Temps de lecture estimé : 4 minutes
Trouver la bonne distance…
Les cours virtuels sont redevenus la règle depuis le coup d’envoi du second confinement fin octobre. Pour les Grandes écoles, il a fallu transformer leurs méthodes pédagogiques en un temps record. Voyage dans les amphis réinventés.
Les Grandes écoles ne se sont jamais fermées. Nos fleurons de l’intelligentsia ont fait honneur à leurs ressources et se sont réinventées pour assurer la continuité pédagogique. Mais loin des campus. En 100 % distanciel, par Zoom, Teams et consorts, conséquence directe du deuxième confinement annoncé par le gouvernement le 30 octobre. L’ouverture de la perspective d’un présentiel effectif début février n’en finit pas avec le flou du calendrier et les interrogations. « Nous suivons scrupuleusement les mesures actuelles édictées par le ministère de l’Enseignement supérieur. Nos étudiant·es réparti·es sur quatre campus, à Paris, Bordeaux, Marseille et Toulon, suivent leurs cours à domicile depuis la fin octobre » : Cédric Ghetty, directeur des programmes et doyen associé à la pédagogie au sein de Kedge Business School, campe l’état des lieux.

» Relevés présentés:
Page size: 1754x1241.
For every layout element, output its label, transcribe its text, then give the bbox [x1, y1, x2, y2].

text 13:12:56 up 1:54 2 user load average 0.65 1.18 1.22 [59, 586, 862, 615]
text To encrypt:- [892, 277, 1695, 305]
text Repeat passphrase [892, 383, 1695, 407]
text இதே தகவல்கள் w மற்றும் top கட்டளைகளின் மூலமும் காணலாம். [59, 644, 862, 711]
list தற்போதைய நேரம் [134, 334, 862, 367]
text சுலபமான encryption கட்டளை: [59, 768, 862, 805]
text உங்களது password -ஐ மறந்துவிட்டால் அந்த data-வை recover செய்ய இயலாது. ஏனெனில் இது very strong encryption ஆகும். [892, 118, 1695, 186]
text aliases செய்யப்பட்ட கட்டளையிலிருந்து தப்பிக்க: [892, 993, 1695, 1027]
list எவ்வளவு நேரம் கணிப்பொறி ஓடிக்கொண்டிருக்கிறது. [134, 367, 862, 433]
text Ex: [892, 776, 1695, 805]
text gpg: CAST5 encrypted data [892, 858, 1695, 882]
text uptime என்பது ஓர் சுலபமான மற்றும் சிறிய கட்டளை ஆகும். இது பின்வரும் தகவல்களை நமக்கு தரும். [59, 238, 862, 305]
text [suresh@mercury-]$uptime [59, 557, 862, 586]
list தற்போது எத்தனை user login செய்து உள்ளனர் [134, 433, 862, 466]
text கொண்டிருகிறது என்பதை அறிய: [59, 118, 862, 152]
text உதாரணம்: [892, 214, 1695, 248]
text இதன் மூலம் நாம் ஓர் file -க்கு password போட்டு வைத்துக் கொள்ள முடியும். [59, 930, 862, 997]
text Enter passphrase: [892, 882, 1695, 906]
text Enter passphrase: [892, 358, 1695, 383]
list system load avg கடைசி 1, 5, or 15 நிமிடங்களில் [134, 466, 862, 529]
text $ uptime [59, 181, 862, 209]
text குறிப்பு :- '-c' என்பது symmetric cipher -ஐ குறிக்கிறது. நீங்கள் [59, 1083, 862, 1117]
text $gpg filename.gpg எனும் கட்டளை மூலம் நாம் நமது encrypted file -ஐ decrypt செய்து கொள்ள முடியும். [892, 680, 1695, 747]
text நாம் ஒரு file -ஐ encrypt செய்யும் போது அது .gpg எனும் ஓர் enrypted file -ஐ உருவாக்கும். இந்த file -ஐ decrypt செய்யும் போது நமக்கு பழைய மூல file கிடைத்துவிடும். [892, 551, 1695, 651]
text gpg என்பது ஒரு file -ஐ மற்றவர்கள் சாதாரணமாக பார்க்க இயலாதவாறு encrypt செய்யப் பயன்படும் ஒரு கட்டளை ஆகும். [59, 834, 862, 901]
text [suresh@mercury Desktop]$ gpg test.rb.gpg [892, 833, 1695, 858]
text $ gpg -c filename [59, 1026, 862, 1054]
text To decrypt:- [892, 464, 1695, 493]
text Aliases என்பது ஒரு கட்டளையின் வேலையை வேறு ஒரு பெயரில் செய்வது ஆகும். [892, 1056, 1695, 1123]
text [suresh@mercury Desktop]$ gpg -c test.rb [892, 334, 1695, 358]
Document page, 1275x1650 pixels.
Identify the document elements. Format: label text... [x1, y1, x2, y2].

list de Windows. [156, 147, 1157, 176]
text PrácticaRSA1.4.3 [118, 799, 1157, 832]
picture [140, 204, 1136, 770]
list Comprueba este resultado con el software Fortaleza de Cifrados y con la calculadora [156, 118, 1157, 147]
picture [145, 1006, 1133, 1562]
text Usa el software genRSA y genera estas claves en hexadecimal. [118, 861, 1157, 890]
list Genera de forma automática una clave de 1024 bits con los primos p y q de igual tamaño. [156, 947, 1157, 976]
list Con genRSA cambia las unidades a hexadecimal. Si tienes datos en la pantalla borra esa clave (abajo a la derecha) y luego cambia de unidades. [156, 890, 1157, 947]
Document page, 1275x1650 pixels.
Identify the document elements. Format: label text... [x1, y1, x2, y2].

» Tâches à réaliser:
1. D'après le texte sur les Grandes écoles, pourquoi les cours s'y déroulent-ils à 100 % à distance ? Répondez en une à trois phrases.
2. Poursuivez le texte sur les Grandes écoles à partir de sa dernière phrase.
Le relevé provient d'une autre source.

» Tâches résolues:
1. Le passage au 100 % distanciel est la conséquence directe du deuxième confinement, annoncé par le gouvernement le 30 octobre. Les Grandes écoles ont donc dû transformer leurs méthodes pédagogiques en un temps record pour assurer la continuité pédagogique.

2.
Pour autant, bon nombre d’étudiant·es ont connu une rentrée de septembre presque « normale » derrière les portes de leurs campus. « On avait fait le choix d’un système hybride qui mêle des cours en présentiel, des cours en distanciel et de l’e-learning », décrit Anne Zuccarelli, directrice de l’expérience étudiante à l’Edhec et ses 8 000 étudiant·es réparti·es sur deux campus (Lille et Nice). Attentive à l’évolution de la crise sanitaire, la manageuse espère augmenter la part du présentiel au deuxième semestre. « Mais aura-t-on encore une jauge ? À combien s’élèvera-t-elle ? », s’interroge celle qui n’exclut pas l’hypothèse d’une troisième vague de confinement… Tout doit donc être pensé en amont pour assurer une fluidité de l’enseignement et une continuité pédagogique.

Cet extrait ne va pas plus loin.